O técnico do Grêmio no título da Copa do Brasil de 1989 era Cláudio Duarte. Em entrevista à GaúchaZH, ele recordou a conquista, os duelos com o Sport, a apreensão pela falha de Mazaropi no gol sofrido pelo seu time, a campanha no torneio e a importância daquela taça para a marca de um clube "copeiro". Confira:
Qual a sua lembrança das finais contra o Sport, em 1989?

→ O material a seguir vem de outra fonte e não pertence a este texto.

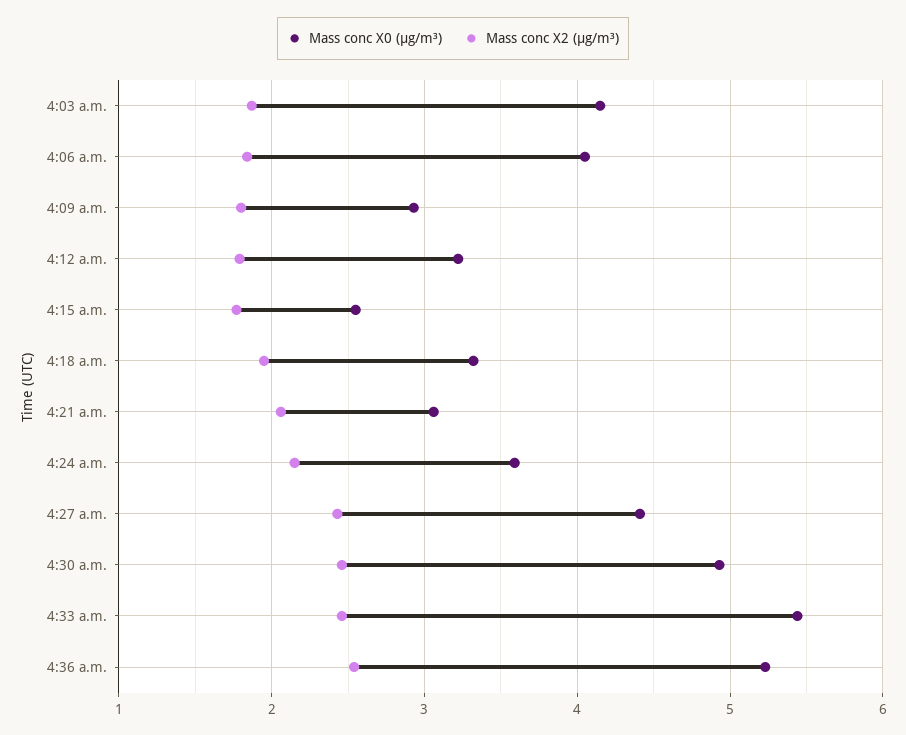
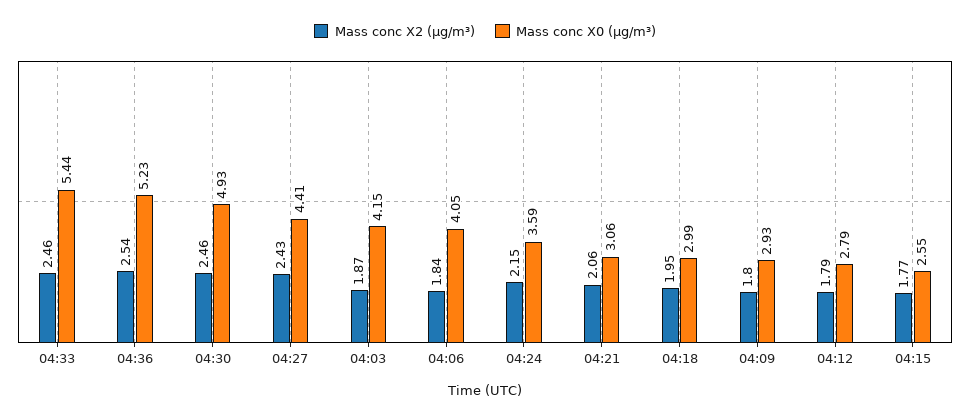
  {
    "Mass conc X0 (μg/m³)": {
      "4:03 a.m.": 4.15,
      "4:06 a.m.": 4.05,
      "4:09 a.m.": 2.93,
-     "4:12 a.m.": 3.2,
+     "4:12 a.m.": 2.79,
      "4:15 a.m.": 2.55,
-     "4:18 a.m.": 3.3,
+     "4:18 a.m.": 2.99,
      "4:21 a.m.": 3.06,
      "4:24 a.m.": 3.59,
      "4:27 a.m.": 4.41,
      "4:30 a.m.": 4.93,
      "4:33 a.m.": 5.44,
      "4:36 a.m.": 5.23
    },
    "Mass conc X2 (μg/m³)": {
      "4:03 a.m.": 1.87,
      "4:06 a.m.": 1.84,
      "4:09 a.m.": 1.8,
      "4:12 a.m.": 1.79,
      "4:15 a.m.": 1.77,
      "4:18 a.m.": 1.95,
      "4:21 a.m.": 2.06,
      "4:24 a.m.": 2.15,
      "4:27 a.m.": 2.43,
      "4:30 a.m.": 2.46,
      "4:33 a.m.": 2.46,
      "4:36 a.m.": 2.54
    }
  }

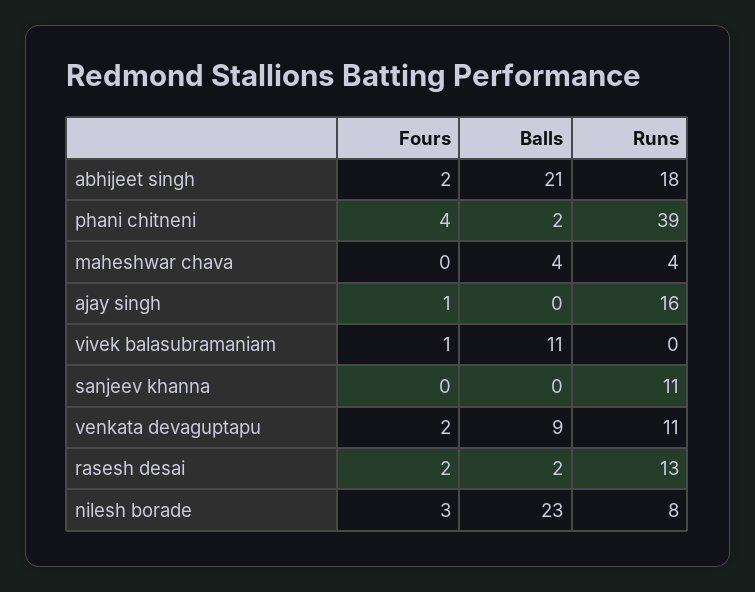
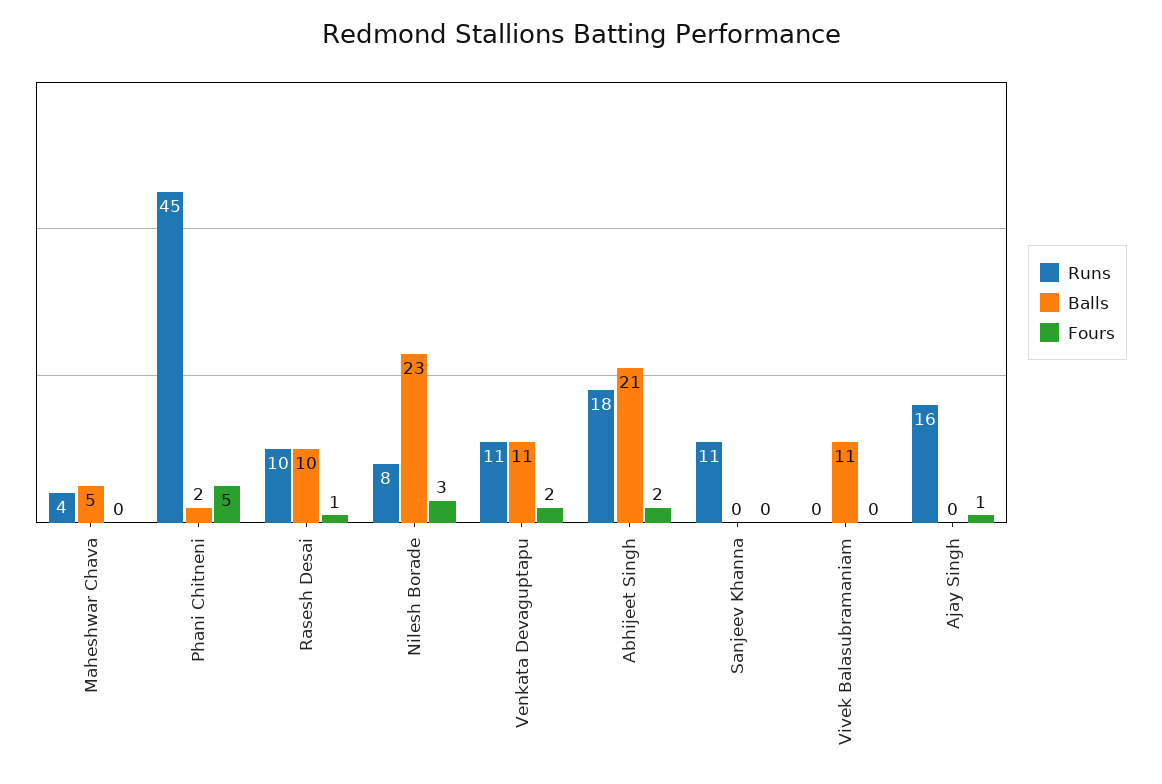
  {
    "Fours": {
      "abhijeet singh": 2,
-     "phani chitneni": 4,
+     "phani chitneni": 5,
      "maheshwar chava": 0,
      "ajay singh": 1,
-     "vivek balasubramaniam": 1,
+     "vivek balasubramaniam": 0,
      "sanjeev khanna": 0,
      "venkata devaguptapu": 2,
-     "rasesh desai": 2,
+     "rasesh desai": 1,
      "nilesh borade": 3
    },
    "Balls": {
      "abhijeet singh": 21,
      "phani chitneni": 2,
-     "maheshwar chava": 4,
+     "maheshwar chava": 5,
      "ajay singh": 0,
      "vivek balasubramaniam": 11,
      "sanjeev khanna": 0,
-     "venkata devaguptapu": 9,
+     "venkata devaguptapu": 11,
-     "rasesh desai": 2,
+     "rasesh desai": 10,
      "nilesh borade": 23
    },
    "Runs": {
      "abhijeet singh": 18,
-     "phani chitneni": 39,
+     "phani chitneni": 45,
      "maheshwar chava": 4,
      "ajay singh": 16,
      "vivek balasubramaniam": 0,
      "sanjeev khanna": 11,
      "venkata devaguptapu": 11,
-     "rasesh desai": 13,
+     "rasesh desai": 10,
      "nilesh borade": 8
    }
  }

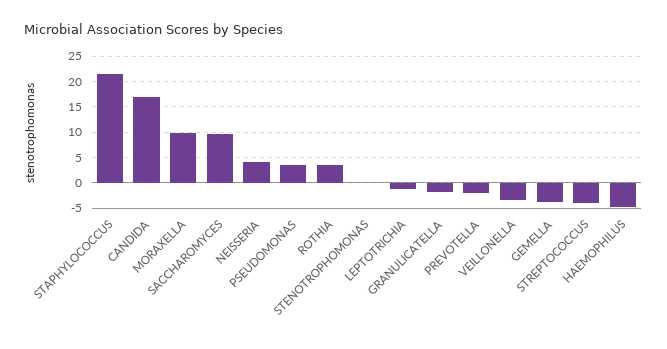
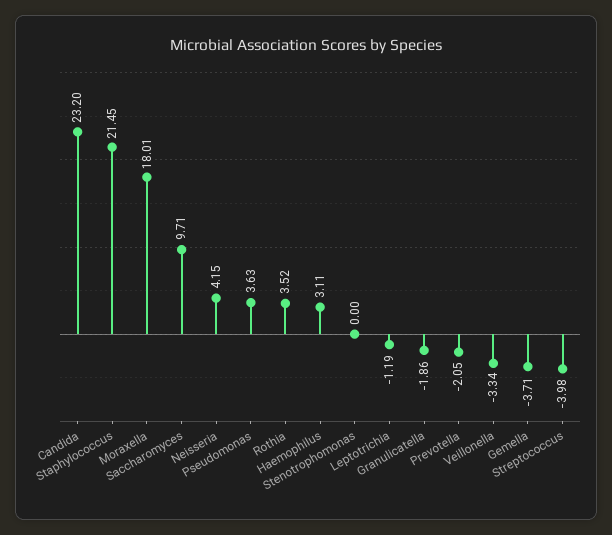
  {
    "STAPHYLOCOCCUS": 21.45,
-   "CANDIDA": 17.5,
+   "CANDIDA": 23.2,
-   "MORAXELLA": 10,
+   "MORAXELLA": 18.01,
    "SACCHAROMYCES": 9.71,
    "NEISSERIA": 4.15,
    "PSEUDOMONAS": 3.63,
    "ROTHIA": 3.52,
    "STENOTROPHOMONAS": 0,
    "LEPTOTRICHIA": -1.19,
    "GRANULICATELLA": -1.86,
    "PREVOTELLA": -2.05,
    "VEILLONELLA": -3.34,
    "GEMELLA": -3.71,
    "STREPTOCOCCUS": -3.98,
-   "HAEMOPHILUS": -5
+   "HAEMOPHILUS": 3.11
  }

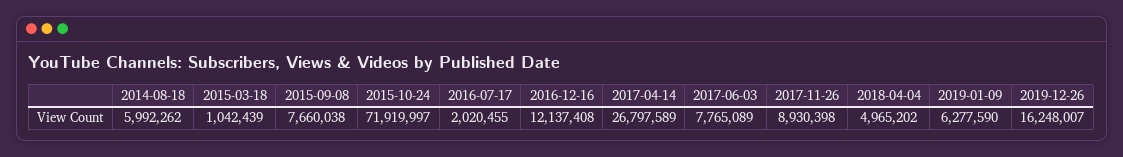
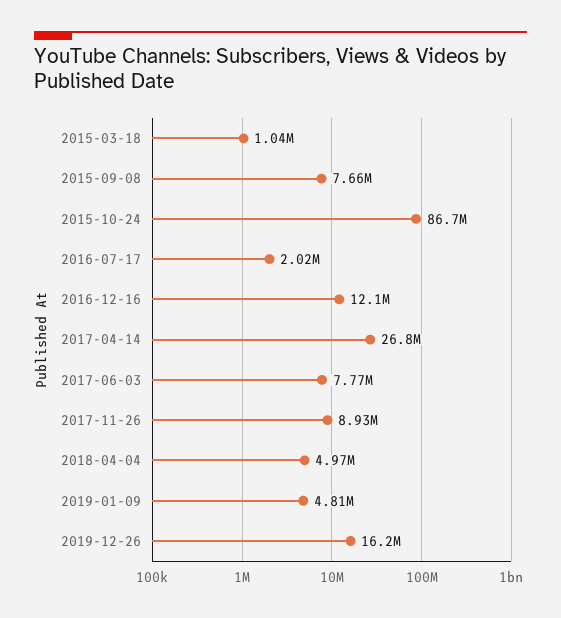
  {
-   "2014-08-18": 5992262,
    "2015-03-18": 1042439,
    "2015-09-08": 7660038,
-   "2015-10-24": 71919997,
+   "2015-10-24": 86700000,
    "2016-07-17": 2020455,
    "2016-12-16": 12137408,
    "2017-04-14": 26797589,
    "2017-06-03": 7765089,
    "2017-11-26": 8930398,
    "2018-04-04": 4965202,
-   "2019-01-09": 6277590,
+   "2019-01-09": 4810000,
    "2019-12-26": 16248007
  }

Recordação muito positiva, porque naquele momento a campanha estava sendo muito boa, com alguns resultados expressivos, como o 6 a 1 contra o Flamengo. Mas nós conhecíamos o time do Sport e a gente tinha certeza de que a decisão seria difícil, em dois jogos, porque o Sport era um belo time na época e era fortíssimo em casa. No jogo da Ilha do Retiro, fomos sabendo que o resultado de lá daria a perspectiva do jogo em casa. Não foi um grande jogo, mas conseguimos sair com um 0 a 0, que nos deu a possibilidade de decidir em casa. Em Porto Alegre, as individualidades apareceram e conseguimos os gols com Assis e Cuca. Foi difícil, mas a vitória foi merecida.
O que o senhor pensou quando o Mazaropi fez, contra, aquele gol no primeiro tempo?
Foi um susto, aquilo que acontece quando tu menos espera. Sofremos o empate mais para o fim do primeiro tempo. Foi um gol que, de certo forma, nos assustou, porque o empate com gols dava o título ao Sport. Terminou o primeiro tempo e o estádio ficou em silêncio. No intervalo, tivemos de dar uma sacudida na turma. Mas o Mazaropi é um cara excepcional. Ele reconheceu o erro e disse aos companheiros que sabia que eles fariam um gol e que o título seria nosso. Tanto que o Cuca, quando marca o gol, atravessa o campo para dar um abraço nele.
Essa ideia de saber como enfrentar um torneio acho que ficou enraizada no clube. Por isso, o Grêmio tem essa fama (de copeiro), porque semeou bem essa ideia
CLÁUDIO DUARTE
técnico do Grêmio em 1989
O Grêmio fez uma bela campanha naquela Copa do Brasil, com 10 jogos, oito vitórias e apenas dois empates. Como foi a trajetória na competição?
Os dois primeiros adversários (Ibiraçu e Mixto) eram que nem hoje, os grandes tinham a obrigação de ganhar. Mas a gente sabia que não poderíamos levar como jogos fáceis demais e correr o risco de tomar uma paulada. Por isso, jogamos com tudo, goleamos e isso deu moral para o time. Enfrentamos um Bahia que era campeão brasileiro em 1988, que tinha uma grande equipe, um Flamengo cheio de estrelas e um Sport também muito forte. Foi uma campanha muito boa mesmo.
O que dá para dizer daquele grupo de jogadores do Grêmio?
Era um grupo bom. Não dá para dizer que tínhamos um time insuperável, mas era uma boa equipe. Trouxemos o Hélcio, que tinha trabalhado comigo em Curitiba, o Edinho, que era um zagueiro de Seleção, e o Jandir, que tinha trabalhado comigo no Inter. Eles tinham uma boa experiência e boa capacidade de grupo. Ajudaram bastante a potencializar o nosso time, o aspecto coletivo, para que conquistássemos o título gaúcho e da Copa do Brasil.
Aquela Copa do Brasil foi a primeira do Grêmio e, depois, o clube conquistou mais quatro e ganhou a fama de "copeiro". Qual a importância daquele título para essa marca do time?
Lembro que a gente se reuniu, comissão técnica e direção, para discutir esse torneio. Era diferente de um campeonato, porque era todo mata-mata. Teríamos de jogar com o regulamento. Tínhamos de ler o regulamento, jogar por ele e, na dúvida, abrir na página que precisava. Falávamos que as atuações não eram para ser as mesmas de um campeonato. Tudo era uma questão de necessidade. Sabíamos que não poderíamos perder, porque o risco de sair fora era maior. Essa ideia de saber como enfrentar um torneio acho que ficou enraizada no clube. Por isso, o Grêmio tem essa fama, porque semeou bem essa ideia.